=== Given text ===

● ● ● ●

5. You might need to look into the help menus for some of these geoms to find the appropriate options, or remember the (probably even more useful) R Graphics Cookbook: http://www.cookbook-r.com/Graphs/
plot1+
???
Another way of helping identify which point is which would be to use an interactive graph using the plotly
library. This is a really easy way of making a really nice interactive graph.
To use plotly you need to assign your plot to an object, and then run ggplotly() around that object. Any information you want to be available in your interactive plot needs to be mapped to an aesthetic in the ggplot statement.
ggplotly(plot1)
But these don’t have to be real geoms, you can use any name and then this will be carried through to the interactive plot. E.g. - this code (suprisingly) works:
plot2<-full_join(UK,Ireland,by="date",suffix=c("_UK","_IRE")) %>%
arrange(date) %>%
ggplot(aes(y=gdp_UK,x=gdp_IRE,sgndskjgfbsljk=date)) +
geom_point()+
geom_path()
ggplotly(plot2)
7.4.2 Challenging Merging
Let’s bring in another dataset, from a different source, to do some more interesting, and difficult, merging tasks.
The Livestock data contains data from a similar period, for all countries in the world, on the number of different livestock units within that country.
Click on the dataset in the environment window to take a look at the data.
Let’s try and merge this with the combined data from UK & Ireland (UKIreland).
QUESTION: Take a close look at these two datasets. Can you see any possible issues with trying to merge these datasets together?

● ● ● ●

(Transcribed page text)
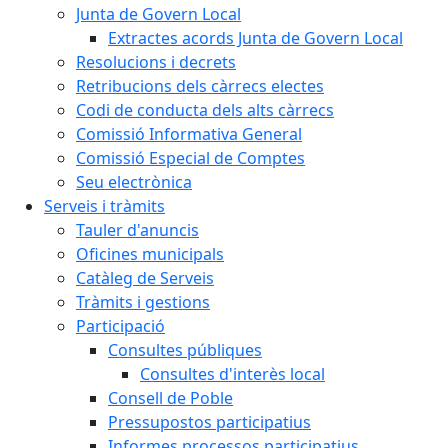
Junta de Govern Local
Extractes acords Junta de Govern Local
Resolucions i decrets
Retribucions dels càrrecs electes
Codi de conducta dels alts càrrecs
Comissió Informativa General
Comissió Especial de Comptes
Seu electrònica
Serveis i tràmits
Tauler d'anuncis
Oficines municipals
Catàleg de Serveis
Tràmits i gestions
Participació
Consultes públiques
Consultes d'interès local
Consell de Poble
Pressupostos participatius
Informes processos participatius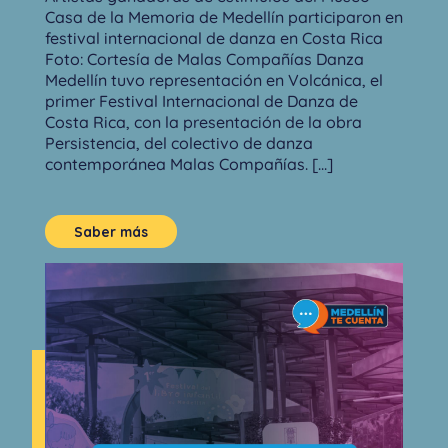
Casa de la Memoria de Medellín participaron en
festival internacional de danza en Costa Rica
Foto: Cortesía de Malas Compañías Danza
Medellín tuvo representación en Volcánica, el
primer Festival Internacional de Danza de
Costa Rica, con la presentación de la obra
Persistencia, del colectivo de danza
contemporánea Malas Compañías. [...]
Saber más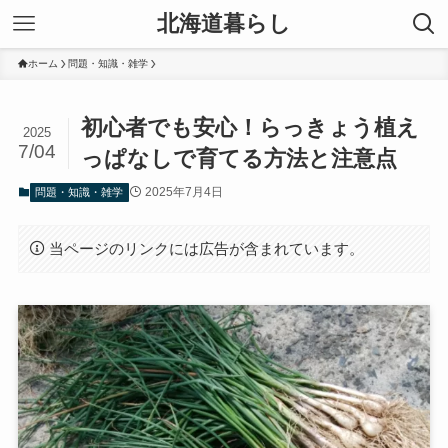
北海道暮らし
ホーム
問題・知識・雑学
初心者でも安心！らっきょう植え
2025
7/04
っぱなしで育てる方法と注意点
2025年7月4日
問題・知識・雑学
当ページのリンクには広告が含まれています。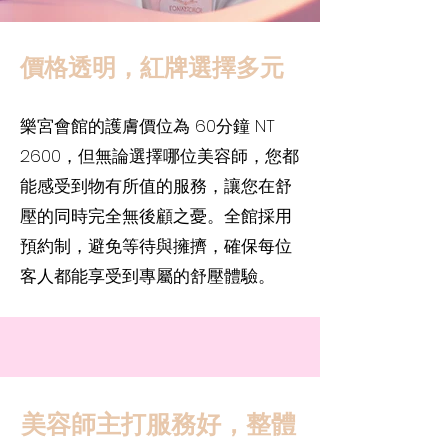
價格透明，紅牌選擇多元
樂宮會館的護膚價位為 60分鐘 NT
2600，但無論選擇哪位美容師，您都
能感受到物有所值的服務，讓您在舒
壓的同時完全無後顧之憂。全館採用
預約制，避免等待與擁擠，確保每位
客人都能享受到專屬的舒壓體驗。
美容師主打服務好，整體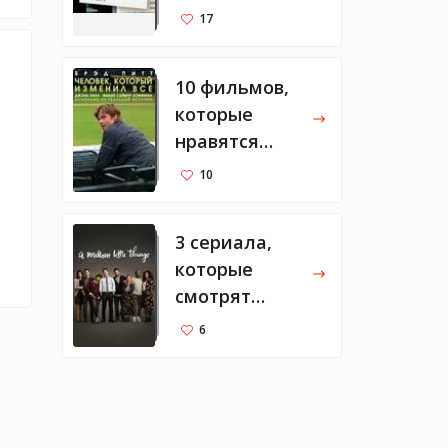
Тарантино
17
10 фильмов,
которые
нравятся
Марку
10
Цукербергу
3 сериала,
которые
смотрят
Мелинда и
6
Билл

● ● ● ●

=== Task instructions ===
- a) In the R plotting tutorial, what function is run around a plot object to turn it into an interactive plotly graph?
- b) Write the next part of the R plotting tutorial, picking up right after its final line.

=== List of answers ===
- a) ggplotly()

- b)
These issues can be resolved by having
i) multiple key join fields, brought together using c()
ii) changing the specification slightly - insteady of by=“key_column_name” we can have by=c("key_column_name_from_1st_data"="key_column_name_from_2nd_data")
.
Before running the code try to answer the following question:
QUESTION: How many rows and columns would we expect to see in the result of each of these join statement. HINT: Check the Environment tab for lthe size of the data frames.
full_join(UKIreland,Livestock,by=c("country"="Area","date"="Year"))
inner_join(UKIreland,Livestock,by=c("country"="Area","date"="Year"))
anti_join(UKIreland,Livestock,by=c("country"="Area","date"="Year"))
anti_join(Livestock,UKIreland,by=c("Area"="country","Year"="date"))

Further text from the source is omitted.